On Sun 09 Jan 2022 at 23:36:41 (+0100), Valentin Petzel wrote:
> Am Sonntag, 9. Jänner 2022, 23:05:15 CET schrieb David Zelinsky:
> > I'm engraving a part that can be played either on cello or bassoon, but
> > with several differennces for short sections:  e.g. a clef change for
> > one and not the other; a different octave for a few measures; double
> > stops or not.
> > 
> > I want to have just one version of the source, assigned to a variable
> > (e.g. cello-bassoon-notes = {...} ), with the differences indicated by
> > short tagged sections (like \tag #'cello {...} \tag #'bassoon {...} ),
> > so that I can produce output for each instrument seperately from the
> > same source.
> > 
> > There seem to be a couple of problems using tags like this.  First, it's
> > kludgy because when the notes are parsed, Lilypond includes all notes
> > from both tagged parts, and complains about bar check failures.  That
> > doesn't really matter, since when the notes are used (as say
> > \keepWithTag #'cello) it all comes out right.  And I can avoid the
> > warnings if I tag full measures only.  But as I said, it's kludgy.
> > 
> > Worse is that a clef change in one tagged part affects all the
> > subsequent music.  And similarly, in \relative mode, the tags are
> > ignored when Lilypond determines the octave of following notes.
> > 
> > Is there a better way to accomplish what I'm trying to do?  Or do I
> > really just need to maintain completely separate versions for the two
> > instruments?
> 
> Much of what you’re describing should not happen. \keepWithTag and 
> \removeWithTag remove the music before it is parsed.
> 
> It is true that using tags with relative music can be a bit messy, as 
> depending on which part you remove the following music will change. You can 
> circumvent this by putting your tagged music in absolute mode.

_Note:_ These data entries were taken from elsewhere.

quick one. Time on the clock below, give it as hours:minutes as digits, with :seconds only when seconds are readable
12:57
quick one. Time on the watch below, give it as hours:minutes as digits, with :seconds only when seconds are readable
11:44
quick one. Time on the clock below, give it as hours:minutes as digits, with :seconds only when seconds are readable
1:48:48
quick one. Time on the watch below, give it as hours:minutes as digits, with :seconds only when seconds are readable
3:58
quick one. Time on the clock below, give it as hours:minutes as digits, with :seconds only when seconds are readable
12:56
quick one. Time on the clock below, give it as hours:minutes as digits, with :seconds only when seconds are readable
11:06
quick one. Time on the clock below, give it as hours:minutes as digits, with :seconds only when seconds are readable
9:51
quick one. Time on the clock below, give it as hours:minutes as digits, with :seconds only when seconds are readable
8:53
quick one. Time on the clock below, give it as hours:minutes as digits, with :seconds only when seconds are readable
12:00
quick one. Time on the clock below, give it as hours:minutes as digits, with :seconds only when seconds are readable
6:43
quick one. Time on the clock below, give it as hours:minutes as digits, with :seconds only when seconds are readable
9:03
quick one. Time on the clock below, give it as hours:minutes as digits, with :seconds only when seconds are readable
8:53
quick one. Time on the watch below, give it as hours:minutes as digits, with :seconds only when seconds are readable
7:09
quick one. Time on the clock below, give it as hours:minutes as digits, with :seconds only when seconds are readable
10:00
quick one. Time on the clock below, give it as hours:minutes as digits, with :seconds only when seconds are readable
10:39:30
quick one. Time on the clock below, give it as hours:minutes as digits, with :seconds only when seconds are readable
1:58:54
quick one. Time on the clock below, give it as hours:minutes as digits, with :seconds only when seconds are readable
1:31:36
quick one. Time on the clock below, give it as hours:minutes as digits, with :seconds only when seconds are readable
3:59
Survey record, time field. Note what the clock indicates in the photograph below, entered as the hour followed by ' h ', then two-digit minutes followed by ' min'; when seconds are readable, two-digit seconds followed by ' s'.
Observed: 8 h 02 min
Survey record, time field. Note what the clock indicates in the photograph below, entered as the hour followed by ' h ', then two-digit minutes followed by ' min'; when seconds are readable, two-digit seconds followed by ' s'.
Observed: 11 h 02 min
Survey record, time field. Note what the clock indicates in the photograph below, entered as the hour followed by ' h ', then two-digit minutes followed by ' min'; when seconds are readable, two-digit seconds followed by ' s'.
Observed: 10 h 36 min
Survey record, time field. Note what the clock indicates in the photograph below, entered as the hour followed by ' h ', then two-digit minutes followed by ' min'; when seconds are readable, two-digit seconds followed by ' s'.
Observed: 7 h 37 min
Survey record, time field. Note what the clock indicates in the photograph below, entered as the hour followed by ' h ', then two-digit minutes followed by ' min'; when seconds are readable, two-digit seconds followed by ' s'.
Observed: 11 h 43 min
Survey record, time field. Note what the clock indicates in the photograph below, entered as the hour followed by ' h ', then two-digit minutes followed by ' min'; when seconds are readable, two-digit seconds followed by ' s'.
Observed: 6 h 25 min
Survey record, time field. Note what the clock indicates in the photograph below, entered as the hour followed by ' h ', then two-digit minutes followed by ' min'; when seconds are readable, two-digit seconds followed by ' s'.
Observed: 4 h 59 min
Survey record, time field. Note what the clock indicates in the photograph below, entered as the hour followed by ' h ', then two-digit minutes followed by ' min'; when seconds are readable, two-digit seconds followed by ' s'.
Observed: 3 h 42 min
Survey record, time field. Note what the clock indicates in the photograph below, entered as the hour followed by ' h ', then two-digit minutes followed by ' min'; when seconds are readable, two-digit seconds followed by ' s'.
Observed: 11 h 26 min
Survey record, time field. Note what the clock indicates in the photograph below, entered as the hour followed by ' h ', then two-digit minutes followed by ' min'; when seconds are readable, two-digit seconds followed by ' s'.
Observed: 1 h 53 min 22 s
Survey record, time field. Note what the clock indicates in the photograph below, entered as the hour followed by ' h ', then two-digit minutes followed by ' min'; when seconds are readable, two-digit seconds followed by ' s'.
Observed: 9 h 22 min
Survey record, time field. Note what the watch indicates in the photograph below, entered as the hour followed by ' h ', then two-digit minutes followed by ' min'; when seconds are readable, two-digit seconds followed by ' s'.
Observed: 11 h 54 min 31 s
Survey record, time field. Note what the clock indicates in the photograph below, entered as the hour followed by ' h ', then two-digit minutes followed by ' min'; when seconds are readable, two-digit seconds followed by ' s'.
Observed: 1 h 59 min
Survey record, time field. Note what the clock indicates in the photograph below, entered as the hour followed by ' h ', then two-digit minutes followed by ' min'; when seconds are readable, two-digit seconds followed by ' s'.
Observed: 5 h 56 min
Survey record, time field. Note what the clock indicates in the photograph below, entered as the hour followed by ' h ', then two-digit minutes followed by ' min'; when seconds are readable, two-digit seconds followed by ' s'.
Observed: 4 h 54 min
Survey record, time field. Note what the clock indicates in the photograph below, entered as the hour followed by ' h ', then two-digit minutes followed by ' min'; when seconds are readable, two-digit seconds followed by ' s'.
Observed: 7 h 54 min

I can't replicate that. AIUI the \music=\relative{…} has its pitches
baked in when the closing brace is read /on input/, regardless of
any tags read. When the music is set in \score{…}, the pitches can't
change.

OTOH any clefs in \music are only enacted as the music is typeset,
so they shouldn't be included in \music, but separately. Otherwise,
were a tagged section to finish in the wrong clef, you would have to
insert an extra clef but suppress its printing—not worth the hassle.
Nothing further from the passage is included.